### Assignment
Except for images, print the whole listing verbatim.

### Source material
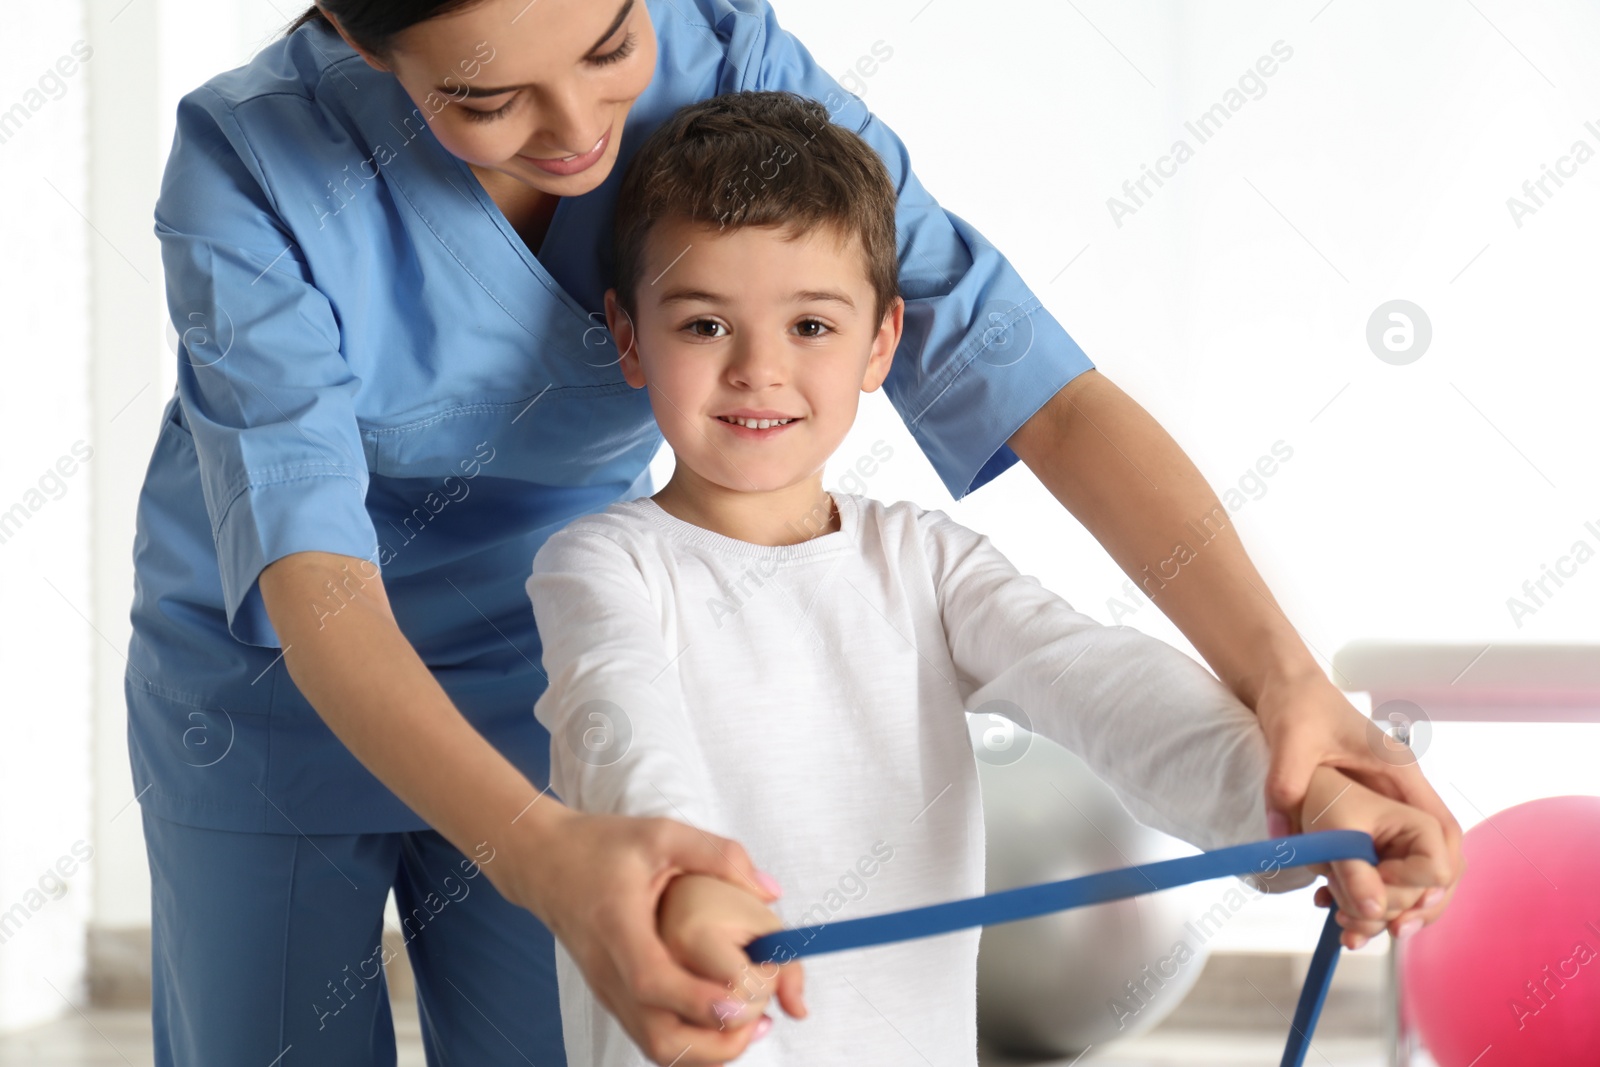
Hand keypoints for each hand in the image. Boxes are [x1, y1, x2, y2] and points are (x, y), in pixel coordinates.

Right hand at [503, 806, 785, 1066]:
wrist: (544, 862)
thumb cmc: (601, 845)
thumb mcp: (662, 833)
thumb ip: (718, 855)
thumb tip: (770, 891)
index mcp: (618, 925)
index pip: (652, 980)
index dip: (697, 999)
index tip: (741, 1002)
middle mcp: (608, 969)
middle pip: (656, 1035)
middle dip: (713, 1042)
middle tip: (759, 1018)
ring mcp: (607, 989)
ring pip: (654, 1046)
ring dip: (706, 1048)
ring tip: (750, 1023)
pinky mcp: (612, 997)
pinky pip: (649, 1036)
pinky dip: (689, 1041)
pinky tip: (721, 1018)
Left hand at [1254, 670, 1463, 941]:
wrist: (1283, 687)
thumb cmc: (1296, 705)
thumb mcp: (1290, 743)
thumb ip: (1286, 786)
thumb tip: (1283, 841)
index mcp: (1400, 774)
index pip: (1443, 830)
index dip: (1440, 872)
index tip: (1411, 901)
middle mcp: (1400, 793)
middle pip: (1436, 856)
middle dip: (1419, 898)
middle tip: (1389, 931)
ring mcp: (1383, 804)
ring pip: (1406, 863)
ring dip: (1388, 898)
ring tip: (1355, 929)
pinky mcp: (1359, 813)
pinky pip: (1374, 857)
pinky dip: (1361, 884)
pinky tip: (1330, 902)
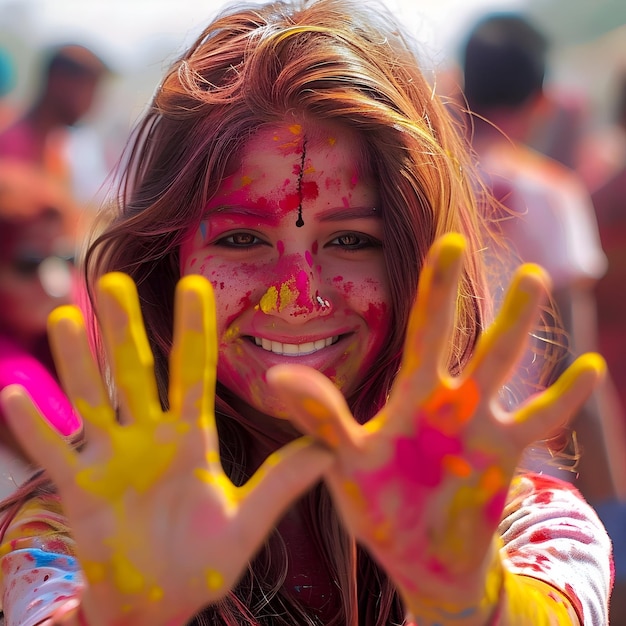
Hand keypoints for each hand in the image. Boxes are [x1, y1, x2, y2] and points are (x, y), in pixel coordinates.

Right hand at [0, 273, 331, 625]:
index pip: (192, 372)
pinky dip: (37, 428)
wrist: (161, 606)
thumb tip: (332, 450)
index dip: (194, 329)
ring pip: (93, 401)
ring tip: (65, 318)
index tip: (193, 283)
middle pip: (136, 373)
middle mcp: (150, 438)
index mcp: (191, 437)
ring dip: (78, 363)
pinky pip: (56, 454)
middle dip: (125, 330)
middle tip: (114, 282)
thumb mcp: (248, 522)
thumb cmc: (206, 564)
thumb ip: (283, 483)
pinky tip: (15, 396)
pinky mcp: (81, 491)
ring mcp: (113, 460)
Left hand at [267, 233, 603, 620]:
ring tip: (535, 278)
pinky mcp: (505, 454)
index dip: (436, 288)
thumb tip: (276, 377)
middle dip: (473, 293)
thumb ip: (320, 420)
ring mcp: (479, 423)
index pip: (425, 329)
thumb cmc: (376, 505)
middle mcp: (447, 399)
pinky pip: (539, 421)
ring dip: (518, 325)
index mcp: (410, 394)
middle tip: (480, 242)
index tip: (449, 242)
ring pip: (502, 365)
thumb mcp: (344, 462)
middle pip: (467, 337)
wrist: (418, 556)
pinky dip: (563, 398)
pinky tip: (589, 367)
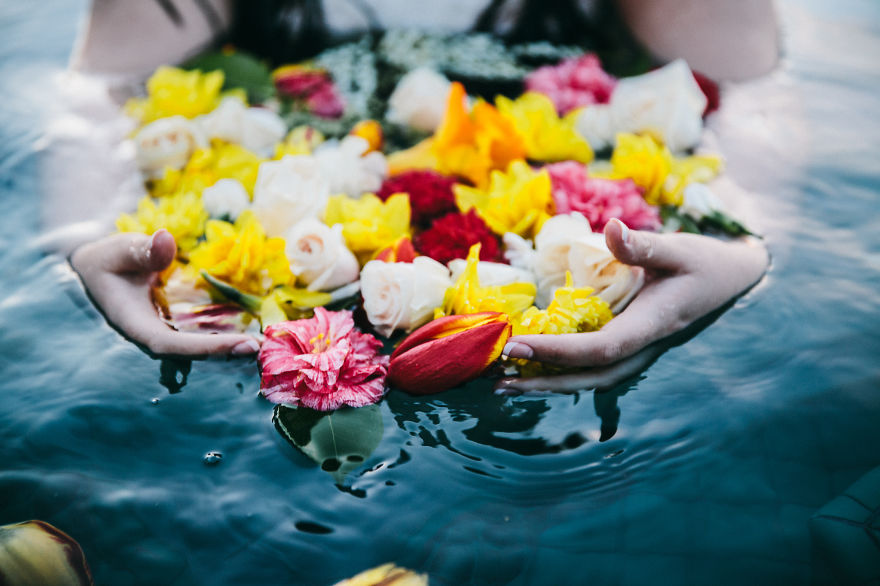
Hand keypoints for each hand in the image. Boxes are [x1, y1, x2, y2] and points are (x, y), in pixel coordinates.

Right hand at [70, 230, 261, 356]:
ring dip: (231, 348)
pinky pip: (205, 334)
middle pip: (193, 355)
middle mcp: (155, 336)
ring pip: (202, 349)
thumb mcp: (120, 250)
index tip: (240, 345)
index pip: (172, 346)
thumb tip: (165, 240)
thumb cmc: (107, 260)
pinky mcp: (178, 326)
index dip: (207, 348)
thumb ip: (142, 250)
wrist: (97, 270)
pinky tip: (254, 330)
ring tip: (265, 344)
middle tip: (259, 348)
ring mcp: (168, 333)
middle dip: (226, 353)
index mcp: (136, 327)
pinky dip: (227, 334)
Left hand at [499, 219, 767, 391]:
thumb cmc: (705, 263)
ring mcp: (637, 352)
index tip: (516, 345)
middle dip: (544, 381)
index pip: (600, 349)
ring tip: (505, 382)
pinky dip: (561, 369)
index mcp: (653, 326)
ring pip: (590, 379)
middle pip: (589, 377)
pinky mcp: (629, 346)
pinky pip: (592, 366)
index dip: (557, 351)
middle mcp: (642, 347)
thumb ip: (644, 244)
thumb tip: (611, 228)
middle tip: (499, 380)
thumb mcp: (680, 249)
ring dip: (548, 382)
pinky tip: (531, 366)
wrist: (730, 282)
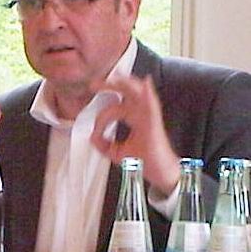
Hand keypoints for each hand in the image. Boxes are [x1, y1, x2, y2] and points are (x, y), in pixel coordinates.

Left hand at [90, 75, 179, 195]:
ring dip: (127, 83)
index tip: (95, 133)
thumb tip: (92, 137)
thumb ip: (102, 144)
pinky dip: (149, 94)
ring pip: (139, 93)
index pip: (114, 108)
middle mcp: (141, 113)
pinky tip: (146, 84)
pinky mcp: (154, 123)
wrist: (158, 174)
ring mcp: (148, 116)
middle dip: (111, 85)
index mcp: (133, 117)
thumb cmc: (142, 162)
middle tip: (94, 84)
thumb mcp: (116, 152)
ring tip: (115, 77)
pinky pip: (153, 105)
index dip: (101, 118)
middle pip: (126, 92)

### Task output
Hand keypoints for each hand in the image. Boxes are [x1, y1, x2, y2] and points are (x, y), in pixel coordinates.

Right hand at [503, 806, 785, 1066]:
wrist: (544, 862)
thumb cmc: (601, 845)
thumb mcp: (662, 833)
thumb ip: (718, 855)
thumb tip: (770, 891)
index mcp: (618, 925)
index pip: (652, 980)
index dip: (697, 999)
index tip: (741, 1002)
middle mcp: (608, 969)
middle pip: (656, 1035)
middle dip: (713, 1042)
middle tip: (759, 1018)
ring mcp: (607, 989)
ring pip: (654, 1046)
ring dip: (706, 1048)
ring tip: (750, 1023)
pinky mcp: (612, 997)
pinky pip: (649, 1036)
pinky dip: (689, 1041)
pinky tip: (721, 1018)
Left hand at [1254, 670, 1463, 941]:
wrist: (1283, 687)
thumb cmc: (1296, 705)
thumb mcp: (1290, 743)
thumb ip: (1286, 786)
thumb tip: (1283, 841)
index mcp: (1400, 774)
index pip: (1443, 830)
index dip: (1440, 872)
index tip: (1411, 901)
middle mcp: (1400, 793)
middle pip: (1436, 856)
middle dip: (1419, 898)
middle tip: (1389, 931)
ring mcp: (1383, 804)
ring pip: (1406, 863)
ring dip: (1388, 898)
ring tip: (1355, 929)
pinky mcp: (1359, 813)
pinky pip: (1374, 857)
pinky dip: (1361, 884)
pinky tip: (1330, 902)
Hand keypoints for each hand in the image. Boxes are [x1, y1, x2, y2] and points are (x, y), in pixel coordinates.

Right hand at [0, 273, 331, 625]:
index pip: (192, 372)
pinky dip: (37, 428)
wrist: (161, 606)
thumb tip: (332, 450)
index dip: (194, 329)
ring pip: (93, 401)
ring tip: (65, 318)
index tip: (193, 283)
middle pip: (136, 373)
middle mcp: (150, 438)
index mcp: (191, 437)
ring dip: (78, 363)
pinky pip: (56, 454)
middle dip: (125, 330)
middle tip: (114, 282)
thumb mcp: (248, 522)
thumb cmc: (206, 564)
thumb ip: (283, 483)
pinky tip: (15, 396)
pinky mcp: (81, 491)
ring mcp: (113, 460)
Left hand at [267, 233, 603, 620]:
ring tip: (535, 278)
pinky mcp: (505, 454)
index dip: (436, 288)
thumb tip: (276, 377)
middle dip: (473, 293)
thumb ip: (320, 420)
ring mcp: (479, 423)
index pip: (425, 329)
thumb cmc: (376, 505)
middle mcp: (447, 399)
pinky pip: (539, 421)
ring dip: (518, 325)
index mcp: (410, 394)
middle tip: (480, 242)
index tip: (449, 242)
ring pip: (502, 365)
thumb mcp: (344, 462)
middle pip: (467, 337)
wrist: (418, 556)
pinky dip: (563, 398)
pinky tip: (589, 367)
Hand keypoints for each hand in the image. Boxes are [x1, y1, x2, y2] and points are (x, y), in pixel coordinates.

Right hand at [70, 230, 261, 356]:
ring dip: (231, 348)
pinky pip: (205, 334)
middle pip: (193, 355)
middle mcp: (155, 336)
ring pip: (202, 349)
thumb mcp: (120, 250)
index tip: (240, 345)
index pip: (172, 346)
thumb tip: (165, 240)
thumb cmc: (107, 260)
pinky mcp: (178, 326)
index dip: (207, 348)
thumb ip: (142, 250)
wrist: (97, 270)
pinky tip: (254, 330)
ring tip: (265, 344)
middle tip: (259, 348)
ring mcp: (168, 333)
middle dip: (226, 353)
index mcp: (136, 327)
pinky dip: (227, 334)
Left hand at [499, 219, 767, 391]:
thumb cmc: (705, 263)
ring mcp: (637, 352)
index tip: (516, 345)
middle dip: (544, 381)
index pip: (600, 349)
ring tip: (505, 382)
pinky dip: (561, 369)
index mcp: (653, 326)
ring pip: (590, 379)
middle pip: (589, 377)
pinky mcp: (629, 346)
pinky pip: (592, 366)
index dip: (557, 351)
middle mcp: (642, 347)
thumb ip: (644, 244)
thumb tip: (611, 228)
middle tip: (499, 380)
thumb mcp: (680, 249)
ring dip: (548, 382)
pinky tip: (531, 366)
wrist: (730, 282)
Hand keypoints for each hand in the image. Boxes are [x1, y1, x2, y2] and points are (x, y), in pixel coordinates.

Left hand at [90, 75, 179, 195]:
ring dip: (127, 83)
index tip: (95, 133)
thumb tip: (92, 137)
thumb ip: (102, 144)
pinky dip: (149, 94)
ring pip: (139, 93)
index pip: (114, 108)
middle mcp: (141, 113)
pinky tip: (146, 84)
pinky mcp: (154, 123)
wrist: (158, 174)
ring mcp: (148, 116)
middle dip: (111, 85)
index mcp: (133, 117)
thumb cmc: (142, 162)
middle tip: (94, 84)
thumb mcp: (116, 152)
ring tip: (115, 77)
pinky pip: (153, 105)
index dip: (101, 118)
middle pip: (126, 92)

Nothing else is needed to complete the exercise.